▸ EXERCISE PROMPT: The records below should be printed once more, exactly as they appear.
(GIVEN INFORMATION)
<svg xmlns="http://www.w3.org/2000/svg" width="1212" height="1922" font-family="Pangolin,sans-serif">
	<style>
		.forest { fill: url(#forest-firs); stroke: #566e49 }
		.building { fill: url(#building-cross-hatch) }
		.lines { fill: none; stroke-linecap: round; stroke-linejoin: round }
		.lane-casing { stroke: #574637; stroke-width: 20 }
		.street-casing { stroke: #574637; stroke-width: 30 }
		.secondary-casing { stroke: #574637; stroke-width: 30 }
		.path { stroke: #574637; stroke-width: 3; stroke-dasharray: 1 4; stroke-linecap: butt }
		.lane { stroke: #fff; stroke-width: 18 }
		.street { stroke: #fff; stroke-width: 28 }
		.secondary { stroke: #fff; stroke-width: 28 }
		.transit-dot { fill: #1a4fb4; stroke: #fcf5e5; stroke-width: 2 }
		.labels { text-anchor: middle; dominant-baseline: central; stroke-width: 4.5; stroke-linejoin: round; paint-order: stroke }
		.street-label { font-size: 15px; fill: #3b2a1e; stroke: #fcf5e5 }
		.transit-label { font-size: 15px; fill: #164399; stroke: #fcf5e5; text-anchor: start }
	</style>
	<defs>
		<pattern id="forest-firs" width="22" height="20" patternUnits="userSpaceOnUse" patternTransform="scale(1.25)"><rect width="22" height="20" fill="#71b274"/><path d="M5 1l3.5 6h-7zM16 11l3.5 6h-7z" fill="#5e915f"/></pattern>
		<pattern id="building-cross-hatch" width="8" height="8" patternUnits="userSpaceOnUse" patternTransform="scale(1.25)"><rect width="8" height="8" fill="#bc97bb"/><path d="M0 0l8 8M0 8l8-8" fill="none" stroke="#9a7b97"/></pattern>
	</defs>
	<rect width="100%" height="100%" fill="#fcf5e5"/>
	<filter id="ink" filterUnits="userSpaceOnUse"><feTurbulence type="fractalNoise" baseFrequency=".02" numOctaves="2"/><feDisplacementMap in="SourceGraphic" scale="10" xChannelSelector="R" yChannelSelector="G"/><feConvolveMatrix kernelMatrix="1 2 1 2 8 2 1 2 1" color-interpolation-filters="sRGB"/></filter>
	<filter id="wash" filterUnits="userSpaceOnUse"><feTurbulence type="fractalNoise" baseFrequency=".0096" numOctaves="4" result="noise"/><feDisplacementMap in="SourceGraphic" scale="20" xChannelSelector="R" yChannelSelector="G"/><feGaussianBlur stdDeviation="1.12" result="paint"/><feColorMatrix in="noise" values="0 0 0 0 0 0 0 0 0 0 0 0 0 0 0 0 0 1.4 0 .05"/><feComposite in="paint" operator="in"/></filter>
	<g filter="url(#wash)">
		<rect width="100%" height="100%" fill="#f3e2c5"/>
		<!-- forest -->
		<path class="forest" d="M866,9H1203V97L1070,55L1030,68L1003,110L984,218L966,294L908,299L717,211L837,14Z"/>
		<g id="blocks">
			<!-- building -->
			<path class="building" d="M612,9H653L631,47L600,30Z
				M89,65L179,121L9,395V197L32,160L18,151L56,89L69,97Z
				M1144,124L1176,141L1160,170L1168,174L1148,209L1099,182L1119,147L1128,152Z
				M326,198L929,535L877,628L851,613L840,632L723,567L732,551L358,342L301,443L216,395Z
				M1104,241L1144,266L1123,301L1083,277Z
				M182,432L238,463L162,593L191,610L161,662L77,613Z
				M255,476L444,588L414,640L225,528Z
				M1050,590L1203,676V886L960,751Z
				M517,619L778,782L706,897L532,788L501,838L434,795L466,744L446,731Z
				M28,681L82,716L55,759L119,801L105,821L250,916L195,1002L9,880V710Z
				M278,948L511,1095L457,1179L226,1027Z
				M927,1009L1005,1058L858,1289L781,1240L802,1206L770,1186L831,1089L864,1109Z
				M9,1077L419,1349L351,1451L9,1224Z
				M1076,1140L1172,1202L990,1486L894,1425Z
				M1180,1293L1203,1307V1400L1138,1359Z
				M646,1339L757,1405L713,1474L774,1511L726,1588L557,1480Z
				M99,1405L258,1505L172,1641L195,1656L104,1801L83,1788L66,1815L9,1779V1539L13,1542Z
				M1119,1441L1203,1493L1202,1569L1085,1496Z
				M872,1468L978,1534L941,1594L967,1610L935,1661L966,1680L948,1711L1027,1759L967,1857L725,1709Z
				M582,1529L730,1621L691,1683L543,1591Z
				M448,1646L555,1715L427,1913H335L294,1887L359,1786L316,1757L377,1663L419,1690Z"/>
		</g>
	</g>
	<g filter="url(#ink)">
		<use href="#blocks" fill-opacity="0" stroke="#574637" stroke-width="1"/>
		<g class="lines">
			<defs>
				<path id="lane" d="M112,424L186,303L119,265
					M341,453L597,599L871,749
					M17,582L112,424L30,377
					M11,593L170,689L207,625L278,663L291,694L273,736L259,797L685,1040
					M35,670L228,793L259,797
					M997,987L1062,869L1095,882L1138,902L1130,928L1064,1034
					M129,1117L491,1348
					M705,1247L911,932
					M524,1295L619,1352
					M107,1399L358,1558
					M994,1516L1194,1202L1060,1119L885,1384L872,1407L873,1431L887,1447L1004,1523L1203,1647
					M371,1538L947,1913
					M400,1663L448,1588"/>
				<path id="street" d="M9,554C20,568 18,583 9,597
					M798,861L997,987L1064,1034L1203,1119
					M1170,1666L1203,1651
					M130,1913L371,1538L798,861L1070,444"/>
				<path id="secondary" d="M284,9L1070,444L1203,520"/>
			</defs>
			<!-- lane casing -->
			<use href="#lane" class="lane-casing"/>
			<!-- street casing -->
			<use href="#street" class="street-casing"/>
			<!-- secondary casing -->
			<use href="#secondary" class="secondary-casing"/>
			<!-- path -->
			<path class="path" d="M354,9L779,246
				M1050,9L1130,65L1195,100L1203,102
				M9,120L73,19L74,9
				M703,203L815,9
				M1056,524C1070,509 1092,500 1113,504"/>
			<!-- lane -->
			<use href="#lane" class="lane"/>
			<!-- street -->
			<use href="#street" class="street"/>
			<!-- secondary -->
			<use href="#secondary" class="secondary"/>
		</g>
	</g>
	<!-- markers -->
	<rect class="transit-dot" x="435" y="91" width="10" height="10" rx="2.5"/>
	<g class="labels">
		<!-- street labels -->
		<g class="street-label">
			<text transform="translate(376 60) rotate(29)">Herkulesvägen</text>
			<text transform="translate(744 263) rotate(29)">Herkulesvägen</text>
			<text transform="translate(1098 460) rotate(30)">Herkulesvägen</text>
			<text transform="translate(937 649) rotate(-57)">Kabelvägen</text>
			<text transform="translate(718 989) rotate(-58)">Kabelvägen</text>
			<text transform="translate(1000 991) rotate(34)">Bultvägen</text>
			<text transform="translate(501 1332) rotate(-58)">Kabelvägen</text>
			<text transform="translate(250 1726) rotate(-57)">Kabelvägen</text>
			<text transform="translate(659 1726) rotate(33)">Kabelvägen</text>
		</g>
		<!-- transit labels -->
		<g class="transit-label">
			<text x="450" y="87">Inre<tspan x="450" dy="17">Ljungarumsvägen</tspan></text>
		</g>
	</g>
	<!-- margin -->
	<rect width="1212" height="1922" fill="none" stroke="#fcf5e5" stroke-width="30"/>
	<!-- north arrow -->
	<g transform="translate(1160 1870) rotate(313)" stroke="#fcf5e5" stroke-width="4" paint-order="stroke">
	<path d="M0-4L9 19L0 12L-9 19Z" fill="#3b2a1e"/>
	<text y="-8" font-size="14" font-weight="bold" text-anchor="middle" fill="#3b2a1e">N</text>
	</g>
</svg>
(End GIVEN INFORMATION)
▸ SOLUTION:
<svg xmlns="http://www.w3.org/2000/svg" width="1212" height="1922" font-family="Pangolin,sans-serif">
	<style>
		.forest { fill: url(#forest-firs); stroke: #566e49 }
		.building { fill: url(#building-cross-hatch) }
		.lines { fill: none; stroke-linecap: round; stroke-linejoin: round }
		.lane-casing { stroke: #574637; stroke-width: 20 }
		.street-casing { stroke: #574637; stroke-width: 30 }
		.secondary-casing { stroke: #574637; stroke-width: 30 }
		.path { stroke: #574637; stroke-width: 3; stroke-dasharray: 1 4; stroke-linecap: butt }
		.lane { stroke: #fff; stroke-width: 18 }
		.street { stroke: #fff; stroke-width: 28 }
		.secondary { stroke: #fff; stroke-width: 28 }
		.transit-dot { fill: #1a4fb4; stroke: #fcf5e5; stroke-width: 2 }
		.labels { text-anchor: middle; dominant-baseline: central; stroke-width: 4.5; stroke-linejoin: round; paint-order: stroke }
		.street-label { font-size: 15px; fill: #3b2a1e; stroke: #fcf5e5 }
		.transit-label { font-size: 15px; fill: #164399; stroke: #fcf5e5; text-anchor: start }
	</style>
	<defs>
		<pattern id="forest-firs" width="22" height="20" patternUnits="userSpaceOnUse" patternTransform="scale(1.25)"><rect width="22" height="20" fill="#71b274"/><path d="M5 1l3.5 6h-7zM16 11l3.5 6h-7z" fill="#5e915f"/></pattern>
		<pattern id="building-cross-hatch" width="8" height="8" patternUnits="userSpaceOnUse" patternTransform="scale(1.25)"><rect width="8" height="8" fill="#bc97bb"/><path d="M0 0l8 8M0 8l8-8" fill="none" stroke="#9a7b97"/></pattern>
	</defs>
	<rect width="100%" height="100%" fill="#fcf5e5"/>
	<filter id="ink" filterUnits="userSpaceOnUse"><feTurbulence type="fractalNoise" baseFrequency=".02" numOctaves="2"/><feDisplacementMap in="SourceGraphic" scale="10" xChannelSelector="R" yChannelSelector="G"/><feConvolveMatrix kernelMatrix="1 2 1 2 8 2 1 2 1" color-interpolation-filters="sRGB"/></filter>
	<filter id="wash" filterUnits="userSpaceOnUse"><feTurbulence type="fractalNoise" baseFrequency=".0096" numOctaves="4" result="noise"/><feDisplacementMap in="SourceGraphic" scale="20" xChannelSelector="R" yChannelSelector="G"/><feGaussianBlur stdDeviation="1.12" result="paint"/><feColorMatrix in="noise" values="0 0 0 0 0 0 0 0 0 0 0 0 0 0 0 0 0 1.4 0 .05"/><feComposite in="paint" operator="in"/></filter>
	<g filter="url(#wash)">
		<rect width="100%" height="100%" fill="#f3e2c5"/>
		<!-- forest -->
		<path class="forest" d="M866,9H1203V97L1070,55L1030,68L1003,110L984,218L966,294L908,299L717,211L837,14Z"/>
		<g id="blocks">
			<!-- building -->
			<path class="building" d="M612,9H653L631,47L600,30Z
				M89,65L179,121L9,395V197L32,160L18,151L56,89L69,97Z
				M1144,124L1176,141L1160,170L1168,174L1148,209L1099,182L1119,147L1128,152Z
				M326,198L929,535L877,628L851,613L840,632L723,567L732,551L358,342L301,443L216,395Z
				M1104,241L1144,266L1123,301L1083,277Z
				M182,432L238,463L162,593L191,610L161,662L77,613Z
				M255,476L444,588L414,640L225,528Z
				M1050,590L1203,676V886L960,751Z
				M517,619L778,782L706,897L532,788L501,838L434,795L466,744L446,731Z
				M28,681L82,716L55,759L119,801L105,821L250,916L195,1002L9,880V710Z
				M278,948L511,1095L457,1179L226,1027Z
				M927,1009L1005,1058L858,1289L781,1240L802,1206L770,1186L831,1089L864,1109Z
				M9,1077L419,1349L351,1451L9,1224Z
				M1076,1140L1172,1202L990,1486L894,1425Z
				M1180,1293L1203,1307V1400L1138,1359Z
				M646,1339L757,1405L713,1474L774,1511L726,1588L557,1480Z
				M99,1405L258,1505L172,1641L195,1656L104,1801L83,1788L66,1815L9,1779V1539L13,1542Z
				M1119,1441L1203,1493L1202,1569L1085,1496Z
				M872,1468L978,1534L941,1594L967,1610L935,1661L966,1680L948,1711L1027,1759L967,1857L725,1709Z
				M582,1529L730,1621L691,1683L543,1591Z
				M448,1646L555,1715L427,1913H335L294,1887L359,1786L316,1757L377,1663L419,1690Z"/>
		</g>
	</g>
	<g filter="url(#ink)">
		<use href="#blocks" fill-opacity="0" stroke="#574637" stroke-width="1"/>
		<g class="lines">
			<defs>
				<path id="lane" d="M112,424L186,303L119,265
					M341,453L597,599L871,749
					M17,582L112,424L30,377
					M11,593L170,689L207,625L278,663L291,694L273,736L259,797L685,1040
					M35,670L228,793L259,797
					M997,987L1062,869L1095,882L1138,902L1130,928L1064,1034
					M129,1117L491,1348
					M705,1247L911,932
					M524,1295L619,1352
					M107,1399L358,1558
					M994,1516L1194,1202L1060,1119L885,1384L872,1407L873,1431L887,1447L1004,1523L1203,1647
					M371,1538L947,1913
					M400,1663L448,1588"/>
				<path id="street" d="M9,554C20,568 18,583 9,597
					M798,861L997,987L1064,1034L1203,1119
					M1170,1666L1203,1651
					M130,1913L371,1538L798,861L1070,444"/>
				<path id="secondary" d="M284,9L1070,444L1203,520"/>
			</defs>
			<!-- lane casing -->
			<use href="#lane" class="lane-casing"/>
			<!-- street casing -->
			<use href="#street" class="street-casing"/>
			<!-- secondary casing -->
			<use href="#secondary" class="secondary-casing"/>
			<!-- path -->
			<path class="path" d="M354,9L779,246
				M1050,9L1130,65L1195,100L1203,102
				M9,120L73,19L74,9
				M703,203L815,9
				M1056,524C1070,509 1092,500 1113,504"/>
			<!-- lane -->
			<use href="#lane" class="lane"/>
			<!-- street -->
			<use href="#street" class="street"/>
			<!-- secondary -->
			<use href="#secondary" class="secondary"/>
		</g>
	</g>
	<!-- markers -->
	<rect class="transit-dot" x="435" y="91" width="10" height="10" rx="2.5"/>
	<g class="labels">
		<!-- street labels -->
		<g class="street-label">
			<text transform="translate(376 60) rotate(29)">Herkulesvägen</text>
			<text transform="translate(744 263) rotate(29)">Herkulesvägen</text>
			<text transform="translate(1098 460) rotate(30)">Herkulesvägen</text>
			<text transform="translate(937 649) rotate(-57)">Kabelvägen</text>
			<text transform="translate(718 989) rotate(-58)">Kabelvägen</text>
			<text transform="translate(1000 991) rotate(34)">Bultvägen</text>
			<text transform="translate(501 1332) rotate(-58)">Kabelvägen</text>
			<text transform="translate(250 1726) rotate(-57)">Kabelvägen</text>
			<text transform="translate(659 1726) rotate(33)">Kabelvägen</text>
		</g>
		<!-- transit labels -->
		<g class="transit-label">
			<text x="450" y="87">Inre<tspan x="450" dy="17">Ljungarumsvägen</tspan></text>
		</g>
	</g>
	<!-- margin -->
	<rect width="1212" height="1922" fill="none" stroke="#fcf5e5" stroke-width="30"/>
	<!-- north arrow -->
	<g transform="translate(1160 1870) rotate(313)" stroke="#fcf5e5" stroke-width="4" paint-order="stroke">
	<path d="M0-4L9 19L0 12L-9 19Z" fill="#3b2a1e"/>
	<text y="-8" font-size="14" font-weight="bold" text-anchor="middle" fill="#3b2a1e">N</text>
	</g>
</svg>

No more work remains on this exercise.